An tOrd Gnó - Order of Business

 

10:30 am

Photo of Ned O'SullivanNed O'Sullivan (Fianna Fail) | Oireachtas source

I am sure the Leader will join me in wishing our retailers, shopkeepers and small businesses well on their reopening after a long close-down. My family were in the business of the provision and retail of menswear for 150 years and I know exactly how big a day this is for small shopkeepers. It is a time when we must give them support. The Government, in fairness, gave those businesses and their staff very good supports during the lockdowns. However, they are going to be on their own from now on. I would appeal to the general public to support their local shops. Shops on high streets all over the world are up against the massive multinationals and megastores. The local shop is the heart of local towns and when the day comes that the shop closes down, small, lonesome and empty streets of the kind we have been looking at for the past six months will be left. I am sure the Leader will encourage people to shop local.

My Fianna Fáil colleagues, Senators Blaney and McGreehan, brought an important Private Members' motion about the Taoiseach's shared island initiative to the House last week. The motion received the unanimous support of the House, which is to be welcomed. Only today, the shared island unit, in conjunction with the Economic and Social Research Institute, ESRI, has published its first papers, examining economic and social opportunities from increased co-operation on this island. The four papers cover areas of mutual concern, such as cross-Border trade, primary care, education and training systems, and foreign direct investment. This is another step in working towards a shared island and a good relationship between North and South. I urge all Members to study the papers and bring them back to their constituencies.

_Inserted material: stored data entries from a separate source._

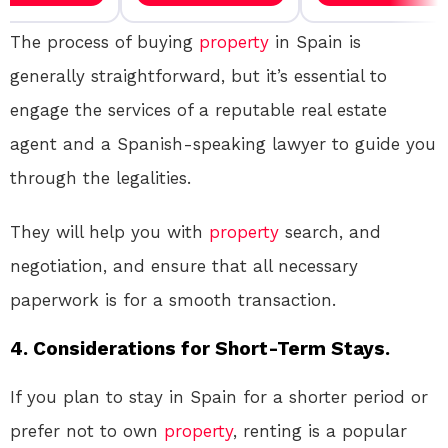
The process of buying
property
in Spain is
generally straightforward, but it’s essential to
engage the services of a reputable real estate
agent and a Spanish-speaking lawyer to guide you
through the legalities.
They will help you with
property
search, and
negotiation, and ensure that all necessary
paperwork is for a smooth transaction.
4. Considerations for Short-Term Stays.
If you plan to stay in Spain for a shorter period or
prefer not to own
property
, renting is a popular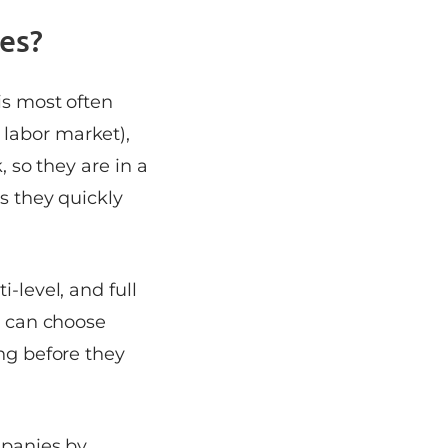
es?
is most often
 labor market),
, so they are in a
as they quickly
-level, and full
al can choose
ong before they
mpanies by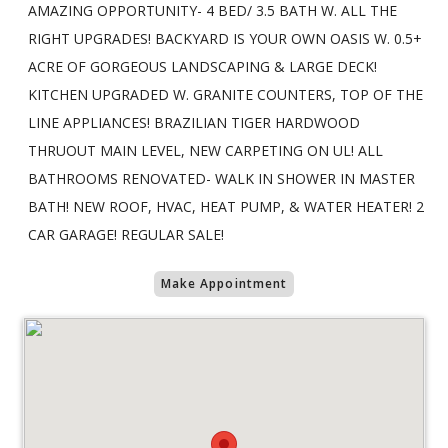
AMAZING OPPORTUNITY- 4 BED/ 3.5 BATH W. ALL THE
RIGHT UPGRADES! BACKYARD IS YOUR OWN OASIS W. 0.5+
ACRE OF GORGEOUS LANDSCAPING & LARGE DECK!
KITCHEN UPGRADED W. GRANITE COUNTERS, TOP OF THE
LINE APPLIANCES! BRAZILIAN TIGER HARDWOOD
THRUOUT MAIN LEVEL, NEW CARPETING ON UL! ALL
BATHROOMS RENOVATED- WALK IN SHOWER IN MASTER
BATH! NEW ROOF, HVAC, HEAT PUMP, & WATER HEATER! 2
CAR GARAGE! REGULAR SALE!
Make Appointment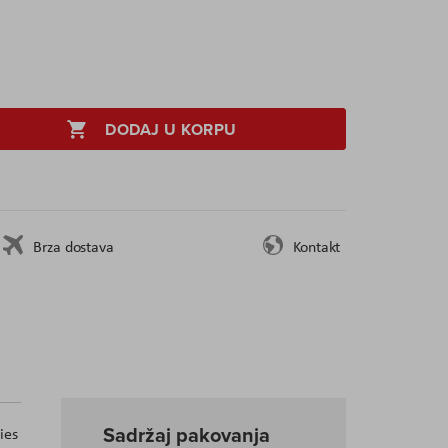
DODAJ U KORPU
Brza dostava
Kontakt
Sadržaj pakovanja
ies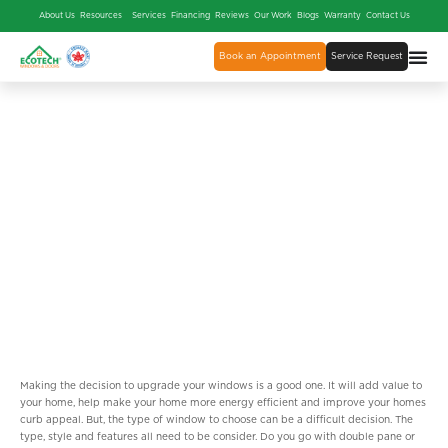
About Us
Resources
Services
Financing
Reviews
Our Work
Blogs
Warranty
Contact Us
Book an Appointment
Service Request
BENEFITS OF INSTALLING
TRIPLE PANE GLASS WINDOWS
Making the decision to upgrade your windows is a good one. It will add value to
your home, help make your home more energy efficient and improve your homes
curb appeal. But, the type of window to choose can be a difficult decision. The
type, style and features all need to be consider. Do you go with double pane or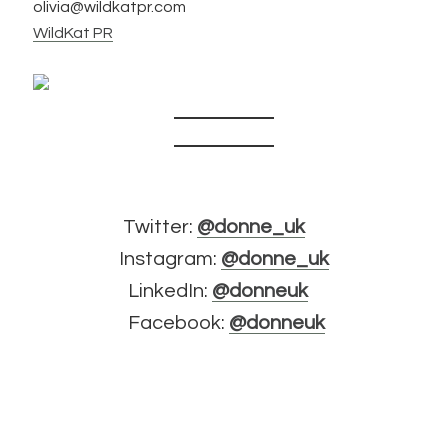
olivia@wildkatpr.com
WildKat PR
Twitter:
@donne_uk
Instagram:
@donne_uk
LinkedIn:
@donneuk
Facebook:
@donneuk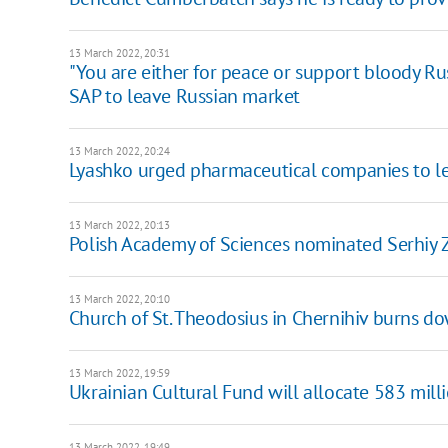
13 March 2022, 20:31
"You are either for peace or support bloody Rus
SAP to leave Russian market
13 March 2022, 20:24
Lyashko urged pharmaceutical companies to l
13 March 2022, 20:13
Polish Academy of Sciences nominated Serhiy 
13 March 2022, 20:10
Church of St. Theodosius in Chernihiv burns do
13 March 2022, 19:59
Ukrainian Cultural Fund will allocate 583 mill
13 March 2022, 19:49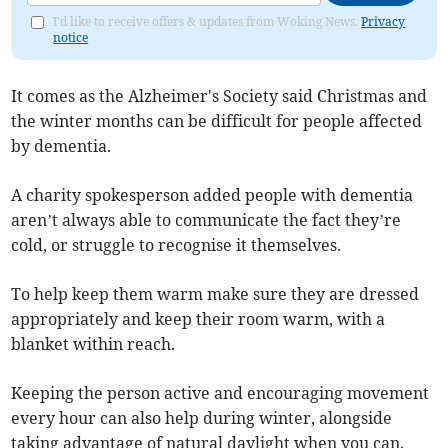
I'd like to receive offers & updates from Woking News.
Privacy
notice
It comes as the Alzheimer's Society said Christmas and
the winter months can be difficult for people affected
by dementia.
A charity spokesperson added people with dementia
aren’t always able to communicate the fact they’re
cold, or struggle to recognise it themselves.
To help keep them warm make sure they are dressed
appropriately and keep their room warm, with a
blanket within reach.
Keeping the person active and encouraging movement
every hour can also help during winter, alongside
taking advantage of natural daylight when you can.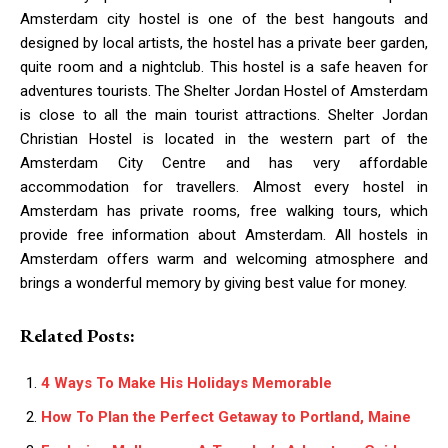
Amsterdam city hostel is one of the best hangouts and
designed by local artists, the hostel has a private beer garden,
quite room and a nightclub. This hostel is a safe heaven for
adventures tourists. The Shelter Jordan Hostel of Amsterdam
is close to all the main tourist attractions. Shelter Jordan
Christian Hostel is located in the western part of the
Amsterdam City Centre and has very affordable
accommodation for travellers. Almost every hostel in
Amsterdam has private rooms, free walking tours, which
provide free information about Amsterdam. All hostels in
Amsterdam offers warm and welcoming atmosphere and
brings a wonderful memory by giving best value for money.
Related Posts:
4 Ways To Make His Holidays Memorable
How To Plan the Perfect Getaway to Portland, Maine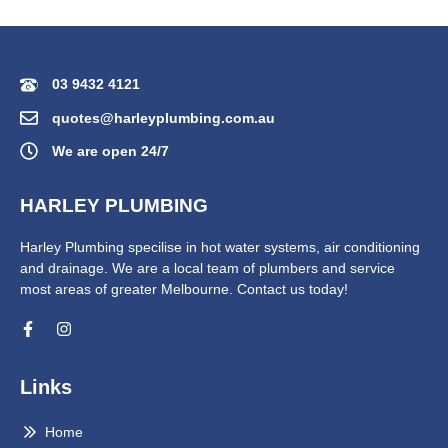
03 9432 4121
quotes@harleyplumbing.com.au
We are open 24/7
HARLEY PLUMBING
Harley Plumbing specilise in hot water systems, air conditioning
and drainage. We are a local team of plumbers and service
most areas of greater Melbourne. Contact us today!
Links
Home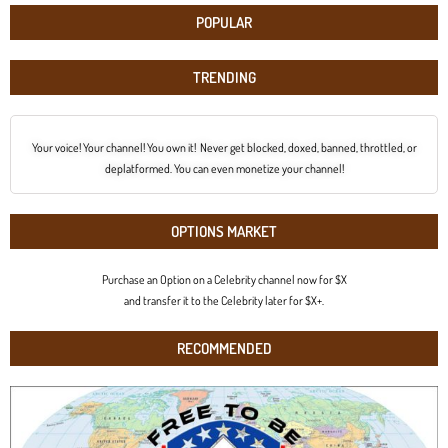
POPULAR
TRENDING
Your voice! Your channel! You own it! Never get blocked, doxed, banned, throttled, or
deplatformed. You can even monetize your channel!
OPTIONS MARKET
Purchase an Option on a Celebrity channel now for $X
and transfer it to the Celebrity later for $X+.
RECOMMENDED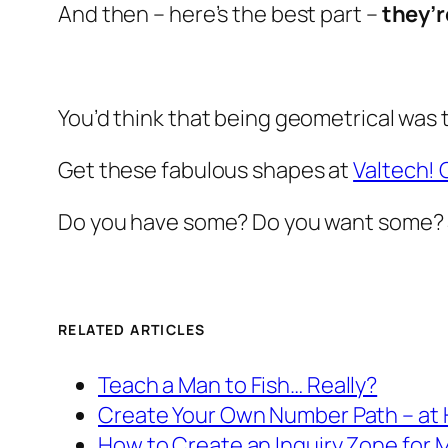
And then – here’s the best part –
they’
You’d think that being geometrical was t
Get these fabulous shapes at
Valtech! 
Do you have some? Do you want some? 
RELATED ARTICLES
Teach a Man to Fish… Really?
Create Your Own Number Path – at
How to Create an Inquiry Zone for 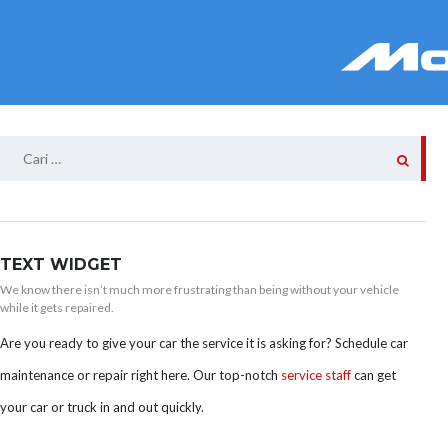
Cari
untuk:
TEXT WIDGET
We know there isn’t much more frustrating than being without your vehicle
while it gets repaired.
Are you ready to give your car the service it is asking for? Schedule car
maintenance or repair right here. Our top-notch
service staff
can get
your car or truck in and out quickly.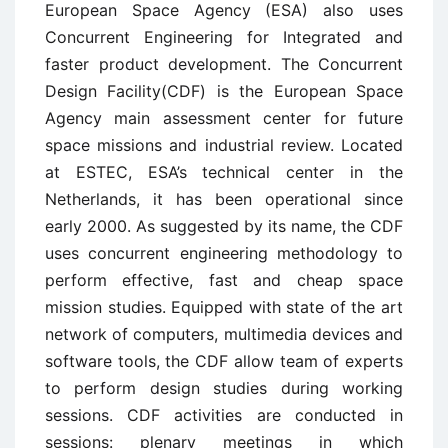
European Space Agency (ESA) also uses
Concurrent Engineering for Integrated and
faster product development. The Concurrent
Design Facility(CDF) is the European Space
Agency main assessment center for future
space missions and industrial review. Located
at ESTEC, ESA’s technical center in the
Netherlands, it has been operational since
early 2000. As suggested by its name, the CDF
uses concurrent engineering methodology to
perform effective, fast and cheap space
mission studies. Equipped with state of the art
network of computers, multimedia devices and
software tools, the CDF allow team of experts
to perform design studies during working
sessions. CDF activities are conducted in
sessions: plenary meetings in which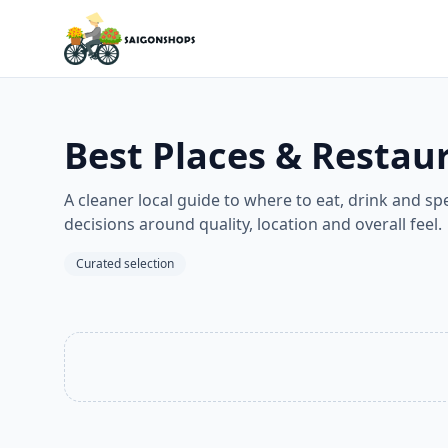
Best Places & Restaur
A cleaner local guide to where to eat, drink and spe
decisions around quality, location and overall feel.
Curated selection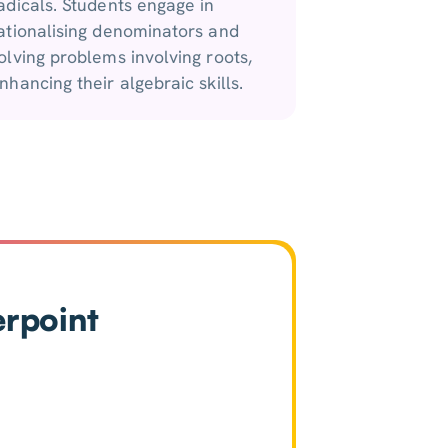
adicals. Students engage in
ationalising denominators and
olving problems involving roots,
nhancing their algebraic skills.
erpoint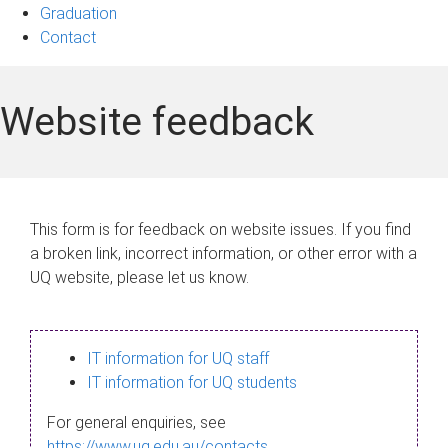
Graduation
Contact
Website feedback
This form is for feedback on website issues. If you find
a broken link, incorrect information, or other error with a
UQ website, please let us know.
IT information for UQ staff
IT information for UQ students
For general enquiries, see
https://www.uq.edu.au/contacts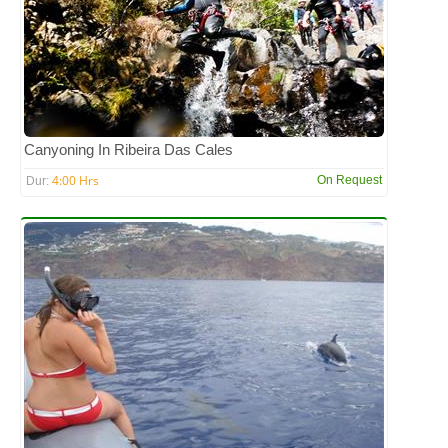
Canyoning In Ribeira Das Cales
4:00 Hrs
On Request
Dur: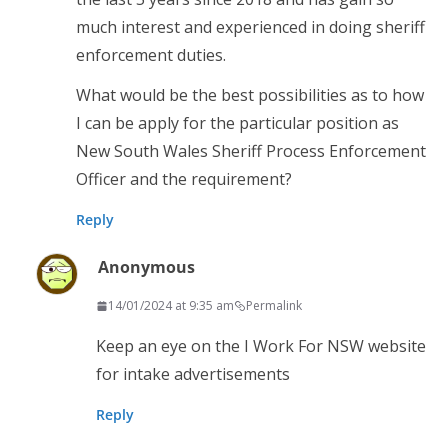
much interest and experienced in doing sheriff
enforcement duties.
What would be the best possibilities as to how
I can be apply for the particular position as
New South Wales Sheriff Process Enforcement
Officer and the requirement?
Reply
Anonymous
14/01/2024 at 9:35 am
Permalink
Keep an eye on the I Work For NSW website
for intake advertisements
Reply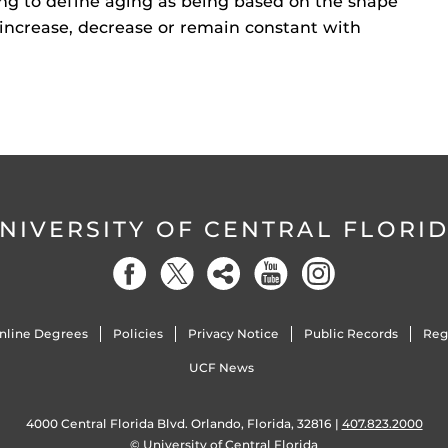
sting to define aging as being based on the shape
s increase, decrease or remain constant with
NIVERSITY OF CENTRAL FLORI
nline Degrees
Policies
Privacy Notice
Public Records
Reg
UCF News
4000 Central Florida Blvd. Orlando, Florida, 32816 |
407.823.2000
©
University of Central Florida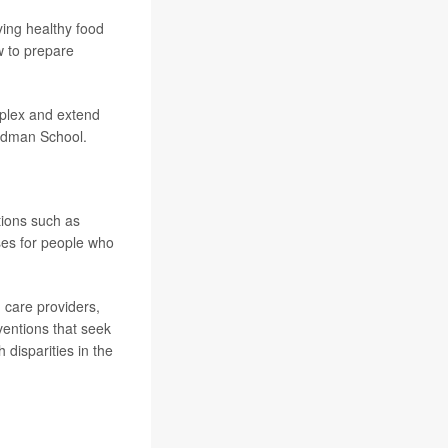
ing healthy food
w to prepare
mplex and extend
iedman School.
tions such as
ses for people who
 care providers,
rventions that seek
 disparities in the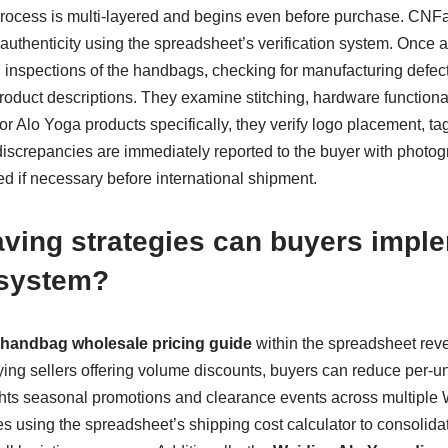
rocess is multi-layered and begins even before purchase. CNFan
authenticity using the spreadsheet’s verification system. Once a
inspections of the handbags, checking for manufacturing defects
duct descriptions. They examine stitching, hardware functionalit
or Alo Yoga products specifically, they verify logo placement, tag
discrepancies are immediately reported to the buyer with photo
d if necessary before international shipment.
ving strategies can buyers impl
system?
handbag wholesale pricing guide
within the spreadsheet reve
fying sellers offering volume discounts, buyers can reduce per-uni
hts seasonal promotions and clearance events across multiple 
ves using the spreadsheet’s shipping cost calculator to consolidat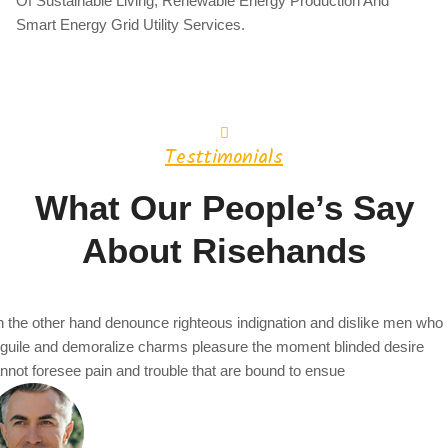
Of Sustainable Living, Renewable Energy Production And
Smart Energy Grid Utility Services.
Testtimonials
What Our People’s Say
About Risehands
 the other hand denounce righteous indignation and dislike men who
guile and demoralize charms pleasure the moment blinded desire
nnot foresee pain and trouble that are bound to ensue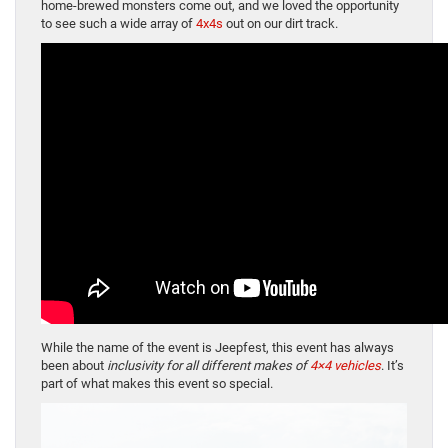
home-brewed monsters come out, and we loved the opportunity
to see such a wide array of
4x4s
out on our dirt track.
While the name of the event is Jeepfest, this event has always
been about
inclusivity for all different makes of
4×4 vehicles
. It’s
part of what makes this event so special.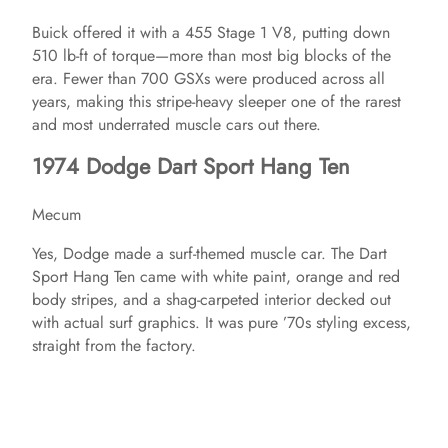
Buick offered it with a 455 Stage 1 V8, putting down
510 lb-ft of torque—more than most big blocks of the
era. Fewer than 700 GSXs were produced across all
years, making this stripe-heavy sleeper one of the rarest
and most underrated muscle cars out there.
1974 Dodge Dart Sport Hang Ten
Mecum
Yes, Dodge made a surf-themed muscle car. The Dart
Sport Hang Ten came with white paint, orange and red
body stripes, and a shag-carpeted interior decked out
with actual surf graphics. It was pure ’70s styling excess,
straight from the factory.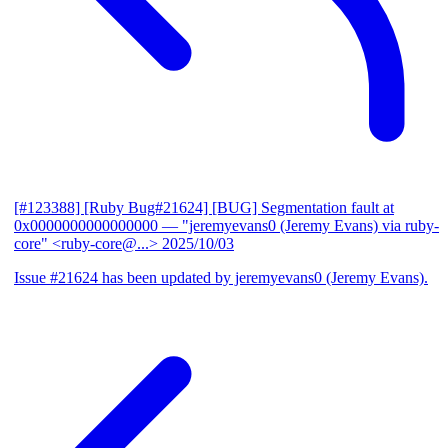
[#123388] [Ruby Bug#21624] [BUG] Segmentation fault at
0x0000000000000000
— "jeremyevans0 (Jeremy Evans) via ruby-
core" <ruby-core@...>
2025/10/03
Issue #21624 has been updated by jeremyevans0 (Jeremy Evans).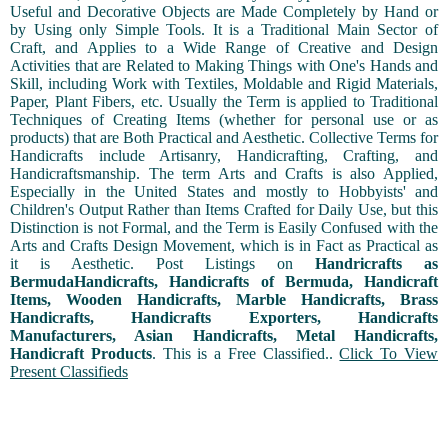
Useful and Decorative Objects are Made Completely by Hand or
by Using only Simple Tools. It is a Traditional Main Sector of
Craft, and Applies to a Wide Range of Creative and Design
Activities that are Related to Making Things with One's Hands and
Skill, including Work with Textiles, Moldable and Rigid Materials,
Paper, Plant Fibers, etc. Usually the Term is applied to Traditional
Techniques of Creating Items (whether for personal use or as
products) that are Both Practical and Aesthetic. Collective Terms for
Handicrafts include Artisanry, Handicrafting, Crafting, and
Handicraftsmanship. The term Arts and Crafts is also Applied,
Especially in the United States and mostly to Hobbyists' and
Children's Output Rather than Items Crafted for Daily Use, but this
Distinction is not Formal, and the Term is Easily Confused with the
Arts and Crafts Design Movement, which is in Fact as Practical as
it is Aesthetic. Post Listings on
Handricrafts as
BermudaHandicrafts, Handicrafts of Bermuda, Handicraft
Items, Wooden Handicrafts, Marble Handicrafts, Brass
Handicrafts, Handicrafts Exporters, Handicrafts
Manufacturers, Asian Handicrafts, Metal Handicrafts,
Handicraft Products
. This is a Free Classified..
Click To View
Present Classifieds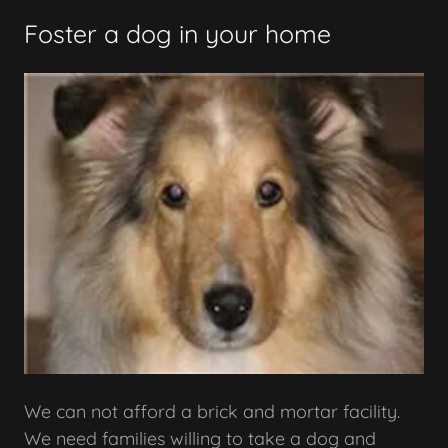
Foster a dog in your home
We can not afford a brick and mortar facility.
We need families willing to take a dog and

The shared island movement has been given a fair welcome by our unionist neighbours because they do not see it as a threat. The Taoiseach has made clear that the enterprise is predicated on maintaining peace and shared living as priorities. Unionists are no fools and they are not nearly as sanguine about a number of other organisations and groups, self-appointed and answerable to nobody, that are engaging furiously in dialogue about constitutional change and agitating for a border poll. Some of those groups present themselves as disinterested and neutral voices that are anxious merely to facilitate the discussion that we all support. What they are really doing is building up momentum for a border poll which they think should take place when, and only when, they think they will get the answer they want.An Irish Independent-Kantar opinion poll showed quite clearly that a majority in the North are in favour of retaining the union with Great Britain. There is a nuanced range of opinions in the South on the issue of unity. It is emphatic that more than 70% of the Irish population see this type of agitation and constitutional movement as representing a real danger to peace on this island.